Directive A:
In the saved data entries, copy the lines verbatim from the line with "Con estas disposiciones, el Ministerio de" up to and including the line with "Comentarios".

Source passage:
Keywords

1 Introduction

Rapid urbanisation and industrialisation have influenced the excessive waste generation all over the world in the past few decades. The water quality of surface and groundwater bodies have been adversely affected by the contamination causing due to industrial waste. These wastewaters have the potential of creating a high impact on the environment when proper treatment and management methods are not practised.

Wastewater generated from service stations contains several categories of pollutants such as detergents, oil and grease, gasoline residue, organic materials, heavy metals, acids and suspended solids which may cause severe health risks and environmental impacts [3, 6]. Several methods such as dissolved air floatation, ultrafiltration, constructed wetland and chemical treatment have been practised to treat service station effluent, and most of these methods have been reported complex, less economical, consuming larger footprint and less efficient [6, 10]. Most of the literature suggests the electrochemical treatment as a promising alternative for wastewater treatment due to its environmental compatibility, versatility, energy efficiency and cost-effectiveness.

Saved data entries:
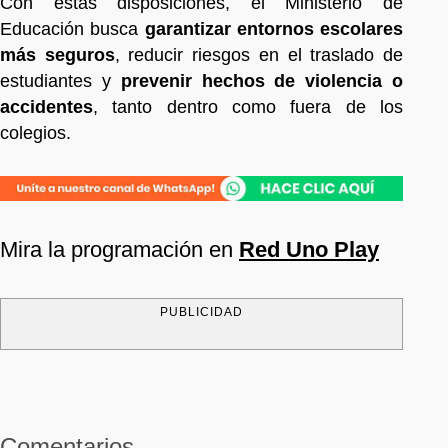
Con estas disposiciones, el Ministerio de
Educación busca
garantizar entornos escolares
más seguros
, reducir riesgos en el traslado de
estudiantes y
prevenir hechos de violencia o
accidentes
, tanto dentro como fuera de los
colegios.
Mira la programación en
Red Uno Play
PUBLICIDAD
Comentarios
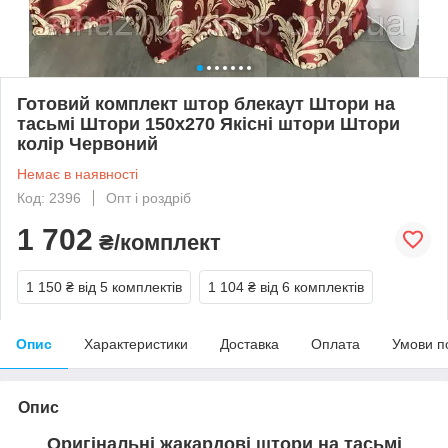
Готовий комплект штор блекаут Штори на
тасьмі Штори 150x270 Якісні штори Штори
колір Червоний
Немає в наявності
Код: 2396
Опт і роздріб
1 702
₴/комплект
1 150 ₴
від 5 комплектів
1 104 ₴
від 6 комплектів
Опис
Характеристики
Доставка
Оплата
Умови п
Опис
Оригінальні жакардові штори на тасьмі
--
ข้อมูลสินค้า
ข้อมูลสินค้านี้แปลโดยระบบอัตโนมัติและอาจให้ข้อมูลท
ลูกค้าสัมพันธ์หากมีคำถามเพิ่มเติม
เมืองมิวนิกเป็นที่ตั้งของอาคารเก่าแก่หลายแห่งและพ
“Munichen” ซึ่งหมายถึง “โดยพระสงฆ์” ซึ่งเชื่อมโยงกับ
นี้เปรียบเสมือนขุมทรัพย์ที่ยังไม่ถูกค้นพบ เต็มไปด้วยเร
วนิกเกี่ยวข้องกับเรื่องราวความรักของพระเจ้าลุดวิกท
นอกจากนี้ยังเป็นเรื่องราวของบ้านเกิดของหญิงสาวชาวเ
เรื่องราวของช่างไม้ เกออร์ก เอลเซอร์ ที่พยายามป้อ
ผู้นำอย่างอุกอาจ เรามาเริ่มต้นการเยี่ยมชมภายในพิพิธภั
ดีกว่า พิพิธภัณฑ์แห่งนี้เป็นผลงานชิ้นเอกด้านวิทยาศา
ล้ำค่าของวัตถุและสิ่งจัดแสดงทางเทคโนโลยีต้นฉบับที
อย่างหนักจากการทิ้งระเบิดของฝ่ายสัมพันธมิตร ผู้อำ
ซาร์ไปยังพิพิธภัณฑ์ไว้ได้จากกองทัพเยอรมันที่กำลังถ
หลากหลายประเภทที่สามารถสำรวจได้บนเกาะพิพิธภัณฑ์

Directive B:
Extend the passage on treating service station wastewater, picking up after its final sentence.

Response area A:
Con estas disposiciones, el Ministerio de
Educación busca
garantizar entornos escolares
más seguros
, reducir riesgos en el traslado de
estudiantes y
prevenir hechos de violencia o
accidentes
, tanto dentro como fuera de los
colegios.
Mira la programación en
Red Uno Play
PUBLICIDAD
Comentarios

Response area B:
Electrochemical water treatment consists of two main mechanisms, i.e. electrocoagulation (EC) and electrochemical oxidation (EO). An electrochemical reactor is a simple arrangement of two electrodes named anode and cathode and a current supply. EC process can be explained as the electro-dissolution of the anode, creating metallic hydroxide flocs that agglomerate within the medium to be treated [8]. The formed flocs can be removed by either sedimentation or floatation. In the EO process, either pollutant are oxidised by diffusing to the anode surface or by an oxidant generated at the anode surface [1]. Usually, aluminium, iron and stainless steel are used as sacrificial electrodes in EC processes (Kuokkanen et al. 2013) while materials such as graphite, lead dioxide, and boron-doped diamond are used for EO processes [2, 4, 7].

The majority of the previous studies on service station wastewater treatment have been incorporated with the EC process. Harinarayanan Nampoothiri et al. [5] developed a reactor setup with five parallel anodes and five parallel cathodes for the EC process. The materials used for the reactor were mild steel and aluminium, which resulted in 89 and 80.05% oil removal efficiency. A significant observation of the mentioned study was the simultaneous decrease of the chemical oxygen demand (COD) along with oil removal. In most of the studies, the EC process was focused on removing oils and COD in service station wastewater but lacked in studies related to simultaneous EC and EO processes. The focus of this research was to develop an efficient and economical reactor to remove oil and grease (O&G), total suspended solids (TSS) and COD in service station effluent.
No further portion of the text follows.